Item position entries
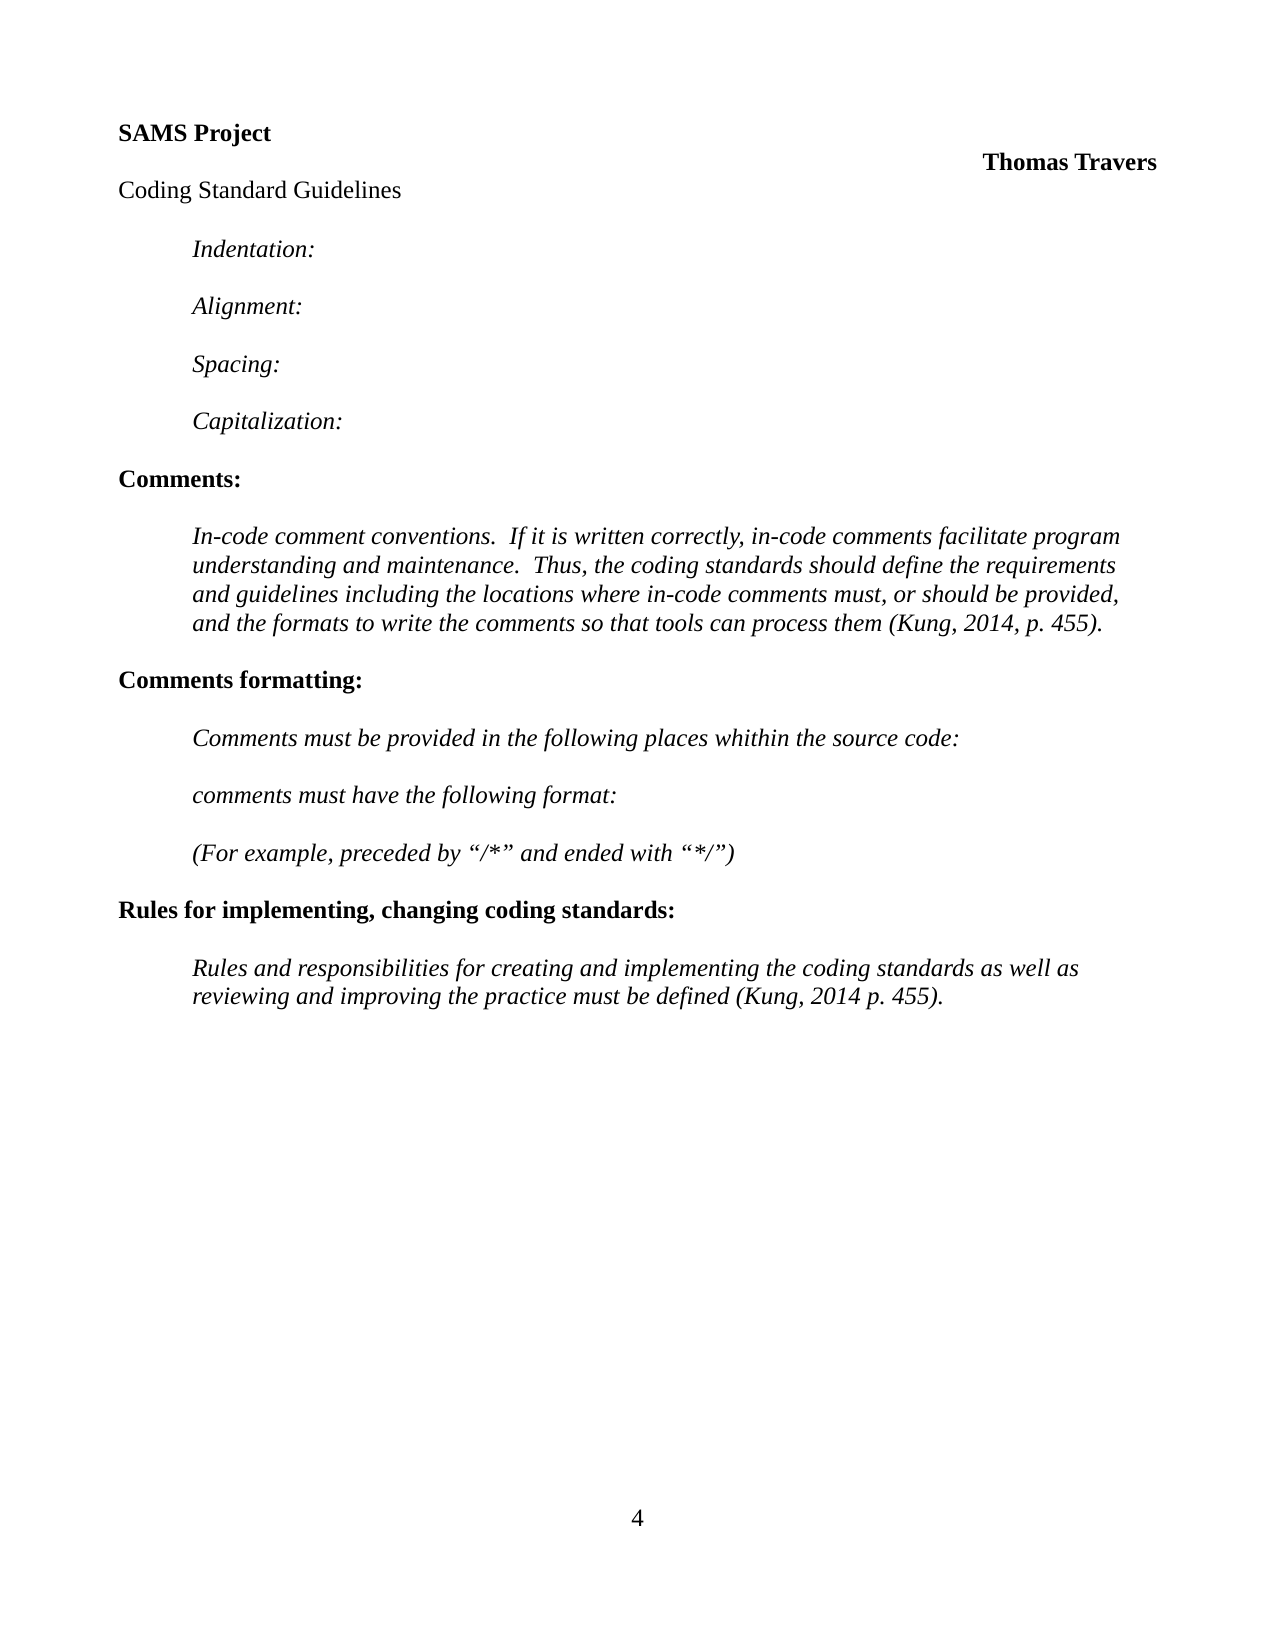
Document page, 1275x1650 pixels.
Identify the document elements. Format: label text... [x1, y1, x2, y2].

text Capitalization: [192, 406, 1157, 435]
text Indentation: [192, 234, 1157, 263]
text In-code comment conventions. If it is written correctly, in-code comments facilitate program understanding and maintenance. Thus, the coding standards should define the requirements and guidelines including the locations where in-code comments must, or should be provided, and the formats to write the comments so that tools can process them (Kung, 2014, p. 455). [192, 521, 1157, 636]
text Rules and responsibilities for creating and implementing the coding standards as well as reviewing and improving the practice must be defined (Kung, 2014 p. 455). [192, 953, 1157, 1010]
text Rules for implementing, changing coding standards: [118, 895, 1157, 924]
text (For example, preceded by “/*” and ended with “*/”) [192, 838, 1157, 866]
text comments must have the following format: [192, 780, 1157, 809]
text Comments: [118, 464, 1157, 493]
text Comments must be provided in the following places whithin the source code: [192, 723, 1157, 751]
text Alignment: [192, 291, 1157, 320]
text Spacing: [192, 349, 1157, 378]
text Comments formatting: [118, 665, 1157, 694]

- **TASK STATEMENT**: Reproduce the records above verbatim, but leave the picture out.

- **THE RESPONSE**:
Document page, 1275x1650 pixels.
Identify the document elements. Format: label text... [x1, y1, x2, y2].

text Capitalization: [192, 406, 1157, 435]
text Indentation: [192, 234, 1157, 263]
text In-code comment conventions. If it is written correctly, in-code comments facilitate program understanding and maintenance. Thus, the coding standards should define the requirements and guidelines including the locations where in-code comments must, or should be provided, and the formats to write the comments so that tools can process them (Kung, 2014, p. 455). [192, 521, 1157, 636]
text Rules and responsibilities for creating and implementing the coding standards as well as reviewing and improving the practice must be defined (Kung, 2014 p. 455). [192, 953, 1157, 1010]
text Rules for implementing, changing coding standards: [118, 895, 1157, 924]
text (For example, preceded by “/*” and ended with “*/”) [192, 838, 1157, 866]
text comments must have the following format: [192, 780, 1157, 809]
text Comments: [118, 464, 1157, 493]
text Comments must be provided in the following places whithin the source code: [192, 723, 1157, 751]
text Alignment: [192, 291, 1157, 320]
text Spacing: [192, 349, 1157, 378]
text Comments formatting: [118, 665, 1157, 694]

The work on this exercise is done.